When he hears her emerge from the bathroom, he is making a bed out of his couch. He refuses to share a bed with her as it would only rip away at the already deteriorating insides of his chest. But when he glances up at her, he's pretty sure his attempt to hold himself together has been proven futile. Piece by piece, he can feel his insides splintering into nothing, but his face betrays what every fiber of his being is screaming.
His expression never falters in it's stoicism and he hopes she cannot see the way his hands clench and his knuckles turn white.
The newly exposed porcelain skin is marred by ugly splotches of blacks and blues and purples and his lungs constrict in his chest as he thinks of how this could have happened. He wants to go to her, to hold her, to hug her tightly to him, to tell her its okay, I'm here, you're here, you're okay now, I promise, always.
But he does not and he know he cannot because she is not his and she hasn't been for far too long.
He swallows thickly, harshly.
"Goodnight, Jess," she whispers to him, finally making the eye contact he had wished for. But the wish quickly becomes a curse when he sees the subtle expression of fix me please, I'm begging you, I'll do anything in her dull eyes.
"Night." I can't, I'm sorry, I don't know how, you shouldn't have come to me.
She turns to enter his bedroom and he wonders how many more marks are infused into skin he cannot see.

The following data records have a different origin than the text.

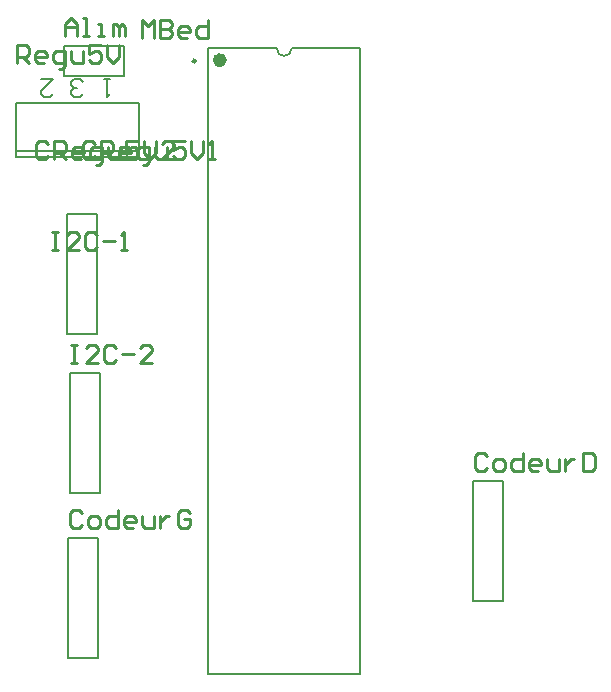
<source format=gto>
%FSAX24Y24*%
%MOIN*%
G70*
G01*
G75*
%ADD10R,0.0433X0.0551*%
%ADD11C,0.0315*%
%ADD12C,0.0100*%
%ADD13C,0.0669*%
%ADD14R,0.0669X0.0669*%
%ADD15R,0.0591X0.0591*%
%ADD16C,0.0591*%
%ADD17R,0.0591X0.0591*%
%ADD18C,0.0500*%
%ADD19C,0.0079*%
%ADD20C,0.0098*%
%ADD21C,0.0236*%
%ADD22C,0.0059*%
D12*
X021260Y033760D02*
Y034360D01*
X021560D01*
X021660Y034260D01*
Y034060D01*
X021560Y033960D01*
X021260D01*
X021460D02*
X021660Y033760D01*
X022160D02*
X021960D01*
X021860Y033860D01*
Y034060D01*
X021960Y034160D01*
X022160D01*
X022260Y034060D01*
Y033960D01*
X021860D01*
X022660Y033560D02*
X022760D01*
X022859Y033660D01*
Y034160D01*
X022560D01*
X022460Y034060D01*
Y033860D01*
X022560Y033760D01*
X022859D01*
X023059Y034160D02*
Y033860D01*
X023159Y033760D01*
X023459D01*
Y034160D01*
X024059Y034360D02*
X023659D01*
Y034060D01*
X023859Y034160D01*
X023959D01*
X024059Y034060D01*
Y033860D01*
X023959Y033760D01*
X023759D01*
X023659Y033860D01*
X024259Y034360D02*
Y033960D01*
X024459Y033760D01*
X024659Y033960D01*
Y034360D01*
X025415Y034575D02*
Y035175D01*
X025615Y034975D01*
X025815Y035175D01*
Y034575D01*
X026015Y035175D02*
Y034575D01*
X026315D01*
X026415Y034675D01*
Y034775D01*
X026315Y034875D01*
X026015D01*
X026315D01*
X026415Y034975D01*
Y035075D01*
X026315Y035175D01*
X026015D01*
X026915Y034575D02*
X026715D01*
X026615Y034675D01*
Y034875D01*
X026715Y034975D01*
X026915D01*
X027014Y034875D01*
Y034775D01*
X026615D01*
X027614Y035175D02*
Y034575D01*
X027314D01*
X027214Y034675D01*
Y034875D01*
X027314Y034975D01*
X027614D01*
X023060Y024340D02*
X023260D01*
X023160D01*
Y023740D01*
X023060D01*
X023260D01*
X023960D02*
X023560D01*
X023960Y024140D01*
Y024240D01*
X023860Y024340D01*
X023660D01*
X023560Y024240D01*
X024560D02*
X024460Y024340D01*
X024260D01*
X024160Y024240D01*
Y023840D01*
X024260Y023740D01*
X024460D01*
X024560Y023840D01*
X024759Y024040D02*
X025159D01*
X025759Y023740D02*
X025359D01*
X025759Y024140D01*
Y024240D01*
X025659Y024340D01*
X025459D01*
X025359Y024240D01*
X022400Y028100D02*
X022600D01*
X022500D01*
Y027500D01*
X022400D01*
X022600D01*
X023300D02*
X022900D01*
X023300Y027900D01*
Y028000D01*
X023200Y028100D01*
X023000D01*
X022900Y028000D01*
X023900D02*
X023800Y028100D01*
X023600D01*
X023500Y028000D01*
Y027600D01*
X023600Y027500D01*
X023800D01*
X023900Y027600D01*
X024099Y027800D02*
X024499D01*
X024699Y027500D02*
X024899D01*
X024799D01*
Y028100D01*
X024699Y028000D01*
X022280Y031030D02*
X022180Y031130D01*
X021980D01*
X021880Y031030D01*
Y030630D01*
X021980Y030530D01*
X022180D01*
X022280Y030630D01*
X022480Y030530D02*
Y031130D01*
X022780D01*
X022880Y031030D01*
Y030830D01*
X022780Y030730D01*
X022480D01*
X022680D02*
X022880Y030530D01*
X023380D02*
X023180D01*
X023080Y030630D01*
Y030830D01*
X023180Y030930D01*
X023380D01*
X023479Y030830D01*
Y030730D01*
X023080D01*
X023879Y030330D02*
X023979D01*
X024079Y030430D01*
Y030930D01*
X023779D01*
X023679Y030830D01*
Y030630D01*
X023779Y030530D01*
X024079D01*
X024279Y030930D02*
Y030630D01*
X024379Y030530D01*
X024679D01*
Y030930D01*
X025279Y031130D02*
X024879D01*
Y030830D01*
X025079Y030930D01*
X025179D01*
X025279Y030830D01*
Y030630D01*
X025179Y030530D01*
X024979D01*
X024879Y030630D01*
X025479Y031130D02*
Y030730D01*
X025679Y030530D01*
X025879Y030730D01*
Y031130D01*
X026479Y030530D02*
X026079D01*
X026479Y030930D01*
Y031030D01*
X026379Y031130D01*
X026179D01*
X026079Y031030D01*
X023830D02*
X023730Y031130D01*
X023530D01*
X023430Y031030D01*
Y030630D01*
X023530Y030530D01*
X023730D01*
X023830Y030630D01*
X024030Y030530D02*
Y031130D01*
X024330D01*
X024430Y031030D01*
Y030830D01*
X024330Y030730D01*
X024030D01*
X024230D02*
X024430Y030530D01*
X024930D02*
X024730D01*
X024630Y030630D01*
Y030830D01*
X024730Y030930D01*
X024930D01*
X025029Y030830D01*
Y030730D01*
X024630D01*
X025429Y030330D02*
X025529D01*
X025629Y030430D01*
Y030930D01*
X025329D01*
X025229Y030830D01*
Y030630D01*
X025329Y030530D01*
X025629D01*
X025829Y030930D02*
Y030630D01*
X025929Y030530D01*
X026229D01*
Y030930D01*
X026829Y031130D02*
X026429D01*
Y030830D01*
X026629Y030930D01*
X026729D01*
X026829Y030830D01*
Y030630D01*
X026729Y030530D01*
X026529D01*
X026429Y030630D01*
X027029Y031130D02*
Y030730D01*
X027229Y030530D01*
X027429Y030730D01*
Y031130D01*
X027629Y030530D02*
X027829D01*
X027729D01*
Y031130D01*
X027629Y031030D01*
X023410Y018740D02*
X023310Y018840D01*
X023110D01*
X023010Y018740D01*
Y018340D01*
X023110Y018240D01*
X023310D01*
X023410Y018340D01*
X023710Y018240D02*
X023910D01*
X024010Y018340D01*
Y018540D01*
X023910Y018640D01*
X023710D01*
X023610Y018540D01*
Y018340D01*
X023710Y018240D01*
X024609Y018840D02*
Y018240D01*
X024310D01*
X024210Y018340D01*
Y018540D01*
X024310Y018640D01*
X024609D01*
X025109Y018240D02*
X024909D01*
X024809Y018340D01*
Y018540D01*
X024909Y018640D01*
X025109D01*
X025209Y018540D01*
Y018440D01*
X024809D01*
X025409Y018640D02*
Y018340D01*
X025509Y018240D01*
X025809D01*
Y018640D01*
X026009D02*
Y018240D01*
Y018440D01*
X026109Y018540D01*
X026209Y018640D01*
X026309D01*
X027009Y018740D02*
X026909Y018840D01*
X026709D01*
X026609Y018740D01*
Y018340D01*
X026709Y018240D01*
X026909D01*
X027009Y018340D01*
Y018540D01*
X026809D01*
X036915Y020635D02*
X036815Y020735D01*
X036615D01*
X036515Y020635D01*
Y020235D01*
X036615Y020135D01*
X036815D01*
X036915Y020235D01*
X037215Y020135D02*
X037415D01*
X037515Y020235D01*
Y020435D01*
X037415Y020535D01*
X037215D01*
X037115Y020435D01*
Y020235D01*
X037215Y020135D01*
X038114Y020735D02*
Y020135D01*
X037815D01*
X037715Y020235D01*
Y020435D01*
X037815Y020535D01*
X038114D01*
X038614Y020135D02*
X038414D01*
X038314Y020235D01*
Y020435D01*
X038414Y020535D01*
X038614D01*
X038714Y020435D01*
Y020335D01*
X038314D01*
X038914Y020535D02*
Y020235D01*
X039014Y020135D01*
X039314D01*
Y020535D01*
X039514D02*
Y020135D01*
Y020335D01*
X039614Y020435D01*
X039714Y020535D01*
X039814D01*
X040114Y020735D02*
Y020135D01*
X040414D01*
X040514Y020235D01*
Y020635D01*
X040414Y020735D01*
X040114D01*
X022860Y034640D02*
Y035040D01*
X023060Y035240D01*
X023260Y035040D01*
Y034640D01*
Y034940D01*
X022860D01*
X023460Y034640D02*
X023660D01*
X023560D01*
Y035240D01*
X023460D01*
X023960Y034640D02*
X024160D01*
X024060D01*
Y035040D01*
X023960D01*
X024459Y034640D02*
Y035040D01*
X024559D01*
X024659Y034940D01*
Y034640D01*
Y034940D01*
X024759Y035040D01*
X024859Y034940D01*
Y034640D01*
D19*
X029900Y034233D02*
G03*
X030400Y034233I000250J000000D01*
G01*
X021203Y030805D02*
X025297D01*
X025297Y030608D02*
Y032419D01*
X021203D02*
X025297D01*
X021203Y030608D02*
Y032419D01*
Y030608D02*
X025297D01*
X024800Y033300D02*
Y034300D01*
X022800Y033300D02*
X024800D01*
X022800D02*
Y034300D01*
X024800D01*
X022950Y017900D02*
X023950D01*
Y013900D02*
Y017900D01*
X022950Y013900D02*
Y017900D01*
Y013900D02*
X023950D01*
X027611Y013367D02*
Y034233D01*
X032689Y013367D02*
Y034233D01*
X027611D02*
X029900D01*
X030400D02*
X032689D01*
X027611Y013367D02*
X032689D01*
X036450Y015800D02*
X037450D01*
X036450D02*
Y019800D01*
X037450Y015800D02*
Y019800D01*
X036450D02*
X037450D01*
X023000Y023400D02*
X024000D01*
Y019400D02*
Y023400D01*
X023000Y019400D02*
Y023400D01*
Y019400D02*
X024000D01*
X022900Y028700D02*
X023900D01*
Y024700D02*
Y028700D01*
X022900Y024700D02*
Y028700D01*
Y024700D02*
X023900D01*
D20*
X027199Y033812D02*
G03*
X027199Y033812I-000049J000000D01*
G01*
D21*
X028122Y033839D02*
G03*
X028122Y033839I-000118J000000D01*
G01*
D22*
X024348Y033197D02*
X024152D01*
X024250D01*
Y032606D01*
X024348Y032705D01*
X022053Y033197D02*
X022447D01*
X022053Y032803D01*
Y032705D01*
X022152Y032606D01*
X022348D01*
X022447Y032705D01*
X023447D02*
X023348Y032606D01*
X023152D01*
X023053Y032705D01*
Y032803D01*
X023152Y032902D01*
X023250D01*
X023152D01*
X023053Y033000D01*
Y033098D01*
X023152Y033197D01*
X023348D01*
X023447Y033098D01*
M02*

</source>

And he wonders if she wonders what he's thinking. She does but decides not to comment on it, feeling too tired now to have the conversation she wished he would've brought up.
But verbal thoughts are not his forte and they both know this and he wishes he could tell her that he's sorry.

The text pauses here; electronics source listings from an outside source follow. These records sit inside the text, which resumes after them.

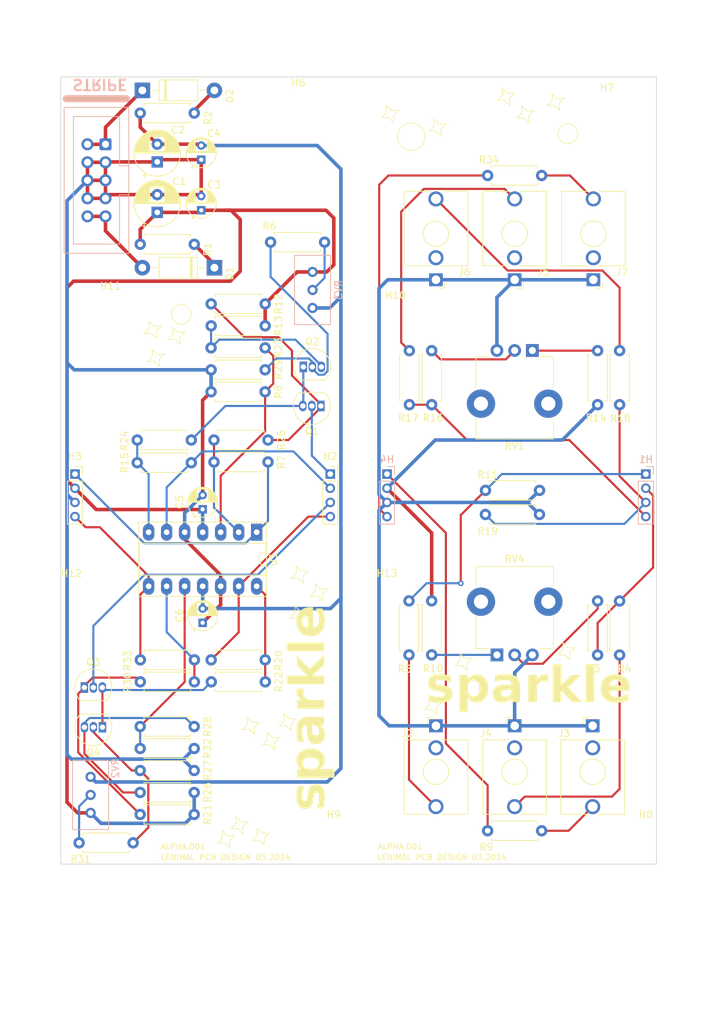
<source format=kicad_pcb>
(kicad_pcb (version 20221018) (generator pcbnew)

  (general
    (thickness 1.6)
  )

  (paper "A4")
  (layers
    (0 "F.Cu" signal)
    (31 "B.Cu" signal)
    (32 "B.Adhes" user "B.Adhesive")
    (33 "F.Adhes" user "F.Adhesive")
    (34 "B.Paste" user)
    (35 "F.Paste" user)
    (36 "B.SilkS" user "B.Silkscreen")
    (37 "F.SilkS" user "F.Silkscreen")
    (38 "B.Mask" user)
    (39 "F.Mask" user)
    (40 "Dwgs.User" user "User.Drawings")
    (41 "Cmts.User" user "User.Comments")
    (42 "Eco1.User" user "User.Eco1")
    (43 "Eco2.User" user "User.Eco2")
    (44 "Edge.Cuts" user)
    (45 "Margin" user)
    (46 "B.CrtYd" user "B.Courtyard")
    (47 "F.CrtYd" user "F.Courtyard")
    (48 "B.Fab" user)
    (49 "F.Fab" user)
    (50 "User.1" user)
    (51 "User.2" user)
    (52 "User.3" user)
    (53 "User.4" user)
    (54 "User.5" user)
    (55 "User.6" user)
    (56 "User.7" user)
    (57 "User.8" user)
    (58 "User.9" user)
  )

  (setup
    (pad_to_mask_clearance 0)
    (pcbplotparams
      (layerselection 0x00310fc_ffffffff)
      (plot_on_all_layers_selection 0x0000000_00000000)
      (disableapertmacros false)
      (usegerberextensions true)
      (usegerberattributes false)
      (usegerberadvancedattributes false)
      (creategerberjobfile false)
      (dashed_line_dash_ratio 12.000000)
      (dashed_line_gap_ratio 3.000000)
      (svgprecision 4)
      (plotframeref false)
      (viasonmask false)
      (mode 1)
      (useauxorigin false)
      (hpglpennumber 1)
      (hpglpenspeed 20)
      (hpglpendiameter 15.000000)
      (dxfpolygonmode true)
      (dxfimperialunits true)
      (dxfusepcbnewfont true)
      (psnegative false)
      (psa4output false)
      (plotreference true)
      (plotvalue false)
      (plotinvisibletext false)
      (sketchpadsonfab false)
      (subtractmaskfromsilk true)
      (outputformat 1)
      (mirror false)
      (drillshape 0)
      (scaleselection 1)
      (outputdirectory "../../pcb_exports/sparkle_001/")
    )
  )

  (net 0 "")
  (net 1 "+12V")
  (net 2 "GNDREF")
  (net 3 "-12V")
  (net 4 "Net-(H1-Pad1)")
  (net 5 "Net-(H1-Pad2)")
  (net 6 "Net-(H1-Pad3)")
  (net 7 "Net-(H1-Pad4)")
  (net 8 "Net-(Q1-B)")
  (net 9 "Net-(U1D--)")
  (net 10 "Net-(Q3-B)")
  (net 11 "Net-(H3-Pad1)")
  (net 12 "Net-(H3-Pad4)")
  (net 13 "Net-(H4-Pad1)")
  (net 14 "Net-(H4-Pad4)")
  (net 15 "Net-(J2-PadT)")
  (net 16 "Net-(J3-PadT)")
  (net 17 "Net-(J4-PadT)")
  (net 18 "unconnected-(J4-PadTN)")
  (net 19 "Net-(J5-PadT)")
  (net 20 "unconnected-(J5-PadTN)")
  (net 21 "Net-(J6-PadT)")
  (net 22 "unconnected-(J6-PadTN)")
  (net 23 "Net-(J7-PadT)")
  (net 24 "unconnected-(J7-PadTN)")
  (net 25 "Net-(Q1-C)")
  (net 26 "Net-(Q1-E)")
  (net 27 "Net-(Q2-B)")
  (net 28 "Net-(Q2-E)")
  (net 29 "Net-(Q3-C)")
  (net 30 "Net-(Q3-E)")
  (net 31 "Net-(Q4-B)")
  (net 32 "Net-(Q4-E)")
  (net 33 "Net-(R3-Pad1)")
  (net 34 "Net-(R6-Pad2)")
  (net 35 "Net-(U1A--)")
  (net 36 "Net-(U1A-+)")
  (net 37 "Net-(R10-Pad1)")
  (net 38 "Net-(R14-Pad1)")
  (net 39 "Net-(R15-Pad2)")
  (net 40 "Net-(R16-Pad1)")
  (net 41 "Net-(R20-Pad2)")
  (net 42 "unconnected-(J2-PadTN)")
  (net 43 "Net-(R31-Pad2)")
  (net 44 "unconnected-(J3-PadTN)")
  (net 45 "Net-(U1C--)")
  (net 46 "Net-(U1B--)")
  (net 47 "Net-(D1-K)")
  (net 48 "Net-(D1-A)")
  (net 49 "Net-(D2-K)")
  (net 50 "Net-(D2-A)")
  (net 51 "Net-(U1C-+)")

  (footprint "Capacitor_THT:CP_Radial_D4.0mm_P2.00mm" (layer "F.Cu") (at 47.8 44.6726 90))

  (footprint "synth-custom:Jack_3.5mm_QingPu_WQP-PJ398SM_Vertical_CircularHoles" (layer "F.Cu") (at 103.1 61.6 180))

  (footprint "Diode_THT:D_DO-41_SOD81_P10.16mm_Horizontal" (layer "F.Cu") (at 49.66 59.9 180))

  (footprint "synth-custom:R_Axial_DIN0207_L6.3mm_D2.5mm_P7.62mm_Horizontal" (layer "F.Cu") (at 38.78 84.2))

  (footprint "synth-custom:Jack_3.5mm_QingPu_WQP-PJ398SM_Vertical_CircularHoles" (layer "F.Cu") (at 103 124.5))

  (footprint "synth-custom:R_Axial_DIN0207_L6.3mm_D2.5mm_P7.62mm_Horizontal" (layer "F.Cu") (at 46.82 38.1 180))

  (footprint "synth-custom:Jack_3.5mm_QingPu_WQP-PJ398SM_Vertical_CircularHoles" (layer "F.Cu") (at 92 61.6 180))

  (footprint "MountingHole:MountingHole_2.5mm" (layer "F.Cu") (at 32 99.5))

  (footprint "synth-custom:R_Axial_DIN0207_L6.3mm_D2.5mm_P7.62mm_Horizontal" (layer "F.Cu") (at 80.3 114.5 90))

  (footprint "synth-custom:R_Axial_DIN0207_L6.3mm_D2.5mm_P7.62mm_Horizontal" (layer "F.Cu") (at 39.19 133.9))

  (footprint "Package_TO_SOT_THT:TO-92_Inline" (layer "F.Cu") (at 64.67 79.4 180))

  (footprint "MountingHole:MountingHole_2.5mm" (layer "F.Cu") (at 108.5 36.5))

  (footprint "Package_DIP:DIP-14_W7.62mm_Socket_LongPads" (layer "F.Cu") (at 55.625 97.2 -90))

  (footprint "Diode_THT:D_DO-41_SOD81_P10.16mm_Horizontal" (layer "F.Cu") (at 39.5 34.9))

  (footprint "synth-custom:Jack_3.5mm_QingPu_WQP-PJ398SM_Vertical_CircularHoles" (layer "F.Cu") (at 80.9 124.5))

  (footprint "synth-custom:R_Axial_DIN0207_L6.3mm_D2.5mm_P7.62mm_Horizontal" (layer "F.Cu") (at 57.22 87.3 180))

  (footprint "synth-custom:Jack_3.5mm_QingPu_WQP-PJ398SM_Vertical_CircularHoles" (layer "F.Cu") (at 80.9 61.6 180))

  (footprint "synth-custom:R_Axial_DIN0207_L6.3mm_D2.5mm_P7.62mm_Horizontal" (layer "F.Cu") (at 57.58 56.3))

  (footprint "synth-custom:R_Axial_DIN0207_L6.3mm_D2.5mm_P7.62mm_Horizontal" (layer "F.Cu") (at 39.22 115.2))

  (footprint "synth-custom:R_Axial_DIN0207_L6.3mm_D2.5mm_P7.62mm_Horizontal" (layer "F.Cu") (at 95.51 91.3 180))

  (footprint "synth-custom:R_Axial_DIN0207_L6.3mm_D2.5mm_P7.62mm_Horizontal" (layer "F.Cu") (at 56.84 118.3 180))

  (footprint "synth-custom:R_Axial_DIN0207_L6.3mm_D2.5mm_P7.62mm_Horizontal" (layer "F.Cu") (at 88.19 139.3))

  (footprint "Capacitor_THT:CP_Radial_D6.3mm_P2.50mm" (layer "F.Cu") (at 41.6 52.1 90))

  (footprint "synth-custom:R_Axial_DIN0207_L6.3mm_D2.5mm_P7.62mm_Horizontal" (layer "F.Cu") (at 95.5 94.7 180))

  (footprint "Capacitor_THT:CP_Radial_D4.0mm_P2.00mm" (layer "F.Cu") (at 47.8 51.8 90))

  (footprint "Capacitor_THT:CP_Radial_D4.0mm_P2.00mm" (layer "F.Cu") (at 48 93.9726 90))

  (footprint "synth-custom:R_Axial_DIN0207_L6.3mm_D2.5mm_P7.62mm_Horizontal" (layer "F.Cu") (at 46.82 56.6 180))

  (footprint "Package_TO_SOT_THT:TO-92_Inline" (layer "F.Cu") (at 33.87 124.7 180))

  (footprint "synth-custom:R_Axial_DIN0207_L6.3mm_D2.5mm_P7.62mm_Horizontal" (layer "F.Cu") (at 106.8 114.52 90))

  (footprint "MountingHole:MountingHole_2.5mm" (layer "F.Cu") (at 76 99.5))

  (footprint "MountingHole:MountingHole_2.5mm" (layer "F.Cu") (at 108.5 140.5))

  (footprint "synth-custom:R_Axial_DIN0207_L6.3mm_D2.5mm_P7.62mm_Horizontal" (layer "F.Cu")
    (tstamp 7984d48d-cbb3
... [345944 chars truncated]
</source>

"Jess?" he hears her call as he turns off the light and makes himself comfortable on his couch.
"Yeah."
"It's okay."
He almost laughs at this. It should be him telling her this and not her telling him this. But because of his fucking ego and the goddamn walls he puts around himself, he wouldn't let himself utter those words earlier. She wants him to understand that she knows he is doing what he can and can't do much with their current situation. To do so would be a form of suicide and she understands, she does, she does, she does.
But she doesn't know that he has already been plagued by thoughts of coming to her rescue and it kills him more and more every time he realizes that he cannot.
He does not have the strength and he fears that he never will.